In recent weeks and months, some of the following owner-operator transactions have been observed; consider, in each case, how cyclical or financially risky these businesses appear to be:
- Wilbur Ross recently purchased in excess of 1.3 million shares of Assured Guaranty which, among other activities, provides mortgage guaranty insurance to institutional lenders. That represents a commitment of about $16 million. He already owned 16 million shares, or 8.7 percent of the company. This latest purchase was at approximately 52 percent of book value.
- In July 2011, Wilbur Ross and Fairfax Financial, the property-casualty insurer ably led by owner-operator V. Prem Watsa (13.2 percent book value/share growth since 2001), each agreed to invest 300 million in the Bank of Ireland. Each will own 9.9 percent.
- Google, under the leadership of Larry Page and Sergey Brin, recently agreed to buy Motorola Mobility for $12.5 billion, presumably for its patent portfolio. It also recently announced it is acquiring Zagat, the restaurant guide, for $125 million.

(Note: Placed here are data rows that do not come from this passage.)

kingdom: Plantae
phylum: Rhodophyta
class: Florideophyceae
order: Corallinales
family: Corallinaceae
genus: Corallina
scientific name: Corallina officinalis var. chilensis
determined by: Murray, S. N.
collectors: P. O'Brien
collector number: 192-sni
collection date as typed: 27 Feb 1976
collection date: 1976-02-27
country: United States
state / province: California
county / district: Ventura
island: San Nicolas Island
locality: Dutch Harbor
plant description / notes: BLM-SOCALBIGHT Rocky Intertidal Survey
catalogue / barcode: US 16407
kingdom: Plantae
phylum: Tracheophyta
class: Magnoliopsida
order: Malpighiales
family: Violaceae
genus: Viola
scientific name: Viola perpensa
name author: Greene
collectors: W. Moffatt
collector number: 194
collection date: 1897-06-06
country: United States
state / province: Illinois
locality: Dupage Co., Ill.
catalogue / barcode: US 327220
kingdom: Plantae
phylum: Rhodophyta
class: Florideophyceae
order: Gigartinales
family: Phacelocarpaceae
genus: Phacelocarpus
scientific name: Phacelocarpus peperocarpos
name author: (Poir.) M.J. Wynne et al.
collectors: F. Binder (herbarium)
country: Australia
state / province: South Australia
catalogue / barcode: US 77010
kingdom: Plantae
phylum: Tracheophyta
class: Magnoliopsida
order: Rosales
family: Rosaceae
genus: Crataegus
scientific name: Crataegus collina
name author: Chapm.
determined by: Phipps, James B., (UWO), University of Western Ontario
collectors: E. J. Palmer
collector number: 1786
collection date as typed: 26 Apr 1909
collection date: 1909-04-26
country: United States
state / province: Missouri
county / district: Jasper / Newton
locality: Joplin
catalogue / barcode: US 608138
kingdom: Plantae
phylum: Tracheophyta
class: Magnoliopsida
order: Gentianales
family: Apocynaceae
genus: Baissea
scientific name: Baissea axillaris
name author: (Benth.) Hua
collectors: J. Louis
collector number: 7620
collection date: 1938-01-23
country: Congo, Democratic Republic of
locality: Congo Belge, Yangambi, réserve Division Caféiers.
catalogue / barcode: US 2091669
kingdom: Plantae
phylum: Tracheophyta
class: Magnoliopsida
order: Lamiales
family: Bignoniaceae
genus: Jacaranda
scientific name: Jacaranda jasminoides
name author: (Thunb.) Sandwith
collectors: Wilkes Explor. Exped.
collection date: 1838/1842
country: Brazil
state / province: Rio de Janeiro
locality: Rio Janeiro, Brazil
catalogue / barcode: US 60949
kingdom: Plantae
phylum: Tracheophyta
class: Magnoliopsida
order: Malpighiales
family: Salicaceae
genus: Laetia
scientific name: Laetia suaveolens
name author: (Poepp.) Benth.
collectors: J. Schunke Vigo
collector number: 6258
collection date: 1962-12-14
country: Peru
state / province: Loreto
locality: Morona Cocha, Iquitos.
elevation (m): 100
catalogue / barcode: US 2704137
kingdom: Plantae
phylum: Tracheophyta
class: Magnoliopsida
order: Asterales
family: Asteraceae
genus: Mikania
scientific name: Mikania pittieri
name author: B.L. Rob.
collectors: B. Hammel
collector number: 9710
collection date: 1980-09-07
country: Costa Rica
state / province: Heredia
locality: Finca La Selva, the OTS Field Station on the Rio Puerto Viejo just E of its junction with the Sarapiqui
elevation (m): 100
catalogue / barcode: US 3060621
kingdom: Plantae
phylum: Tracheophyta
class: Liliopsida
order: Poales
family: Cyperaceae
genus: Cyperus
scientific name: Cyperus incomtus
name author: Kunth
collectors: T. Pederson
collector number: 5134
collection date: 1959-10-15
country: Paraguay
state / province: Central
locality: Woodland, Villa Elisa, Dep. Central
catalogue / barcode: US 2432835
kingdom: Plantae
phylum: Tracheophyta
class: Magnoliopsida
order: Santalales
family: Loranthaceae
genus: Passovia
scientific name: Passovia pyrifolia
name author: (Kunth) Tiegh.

- Carl Icahn recently purchased another 3 percent of the auto parts maker Federal Mogul. He had already owned about 75 percent. He had made those purchases at, more or less, book value.
- Charlie Ergen's DISH Network, some months ago bought Blockbuster Video out of bankruptcy for $320 million. And some months prior to that, through his other company, known as EchoStar, he paid $2 billion for Hughes Communications, a satellite manufacturer, presumably because in two or three years the United States will exhaust its available cellular spectrum and have to rely upon the bandwidth granted to satellite providers. There are a handful of individuals - owner-operators, not agent-operators - that have been purchasing the available satellite spectrum over the last several years.
- BGC Partners, formerly known as Cantor Fitzgerald, the bond dealer, led by Howard Lutnick, recently bought Newmark Realty, a real estate broker, real estate being about as depressed as real estate has ever been.
- Joseph Steinberg and Ian Cumming of Leucadia National recently acquired nearly 27 percent of Mueller Industries. Mueller Industries makes pipes and fittings for the housing and large-scale construction markets, which are clearly depressed. As of the most recent 13D filing, Leucadia owned 26.7 percent of the company.
- In late September 2011, the board of Berkshire Hathaway, a company that for 40 years has not repurchased any shares, announced that it would repurchase potentially billions of dollars of shares at prices up to 1.1x book value. The shares are the same price they were five years ago, although book value is about 45 percent higher.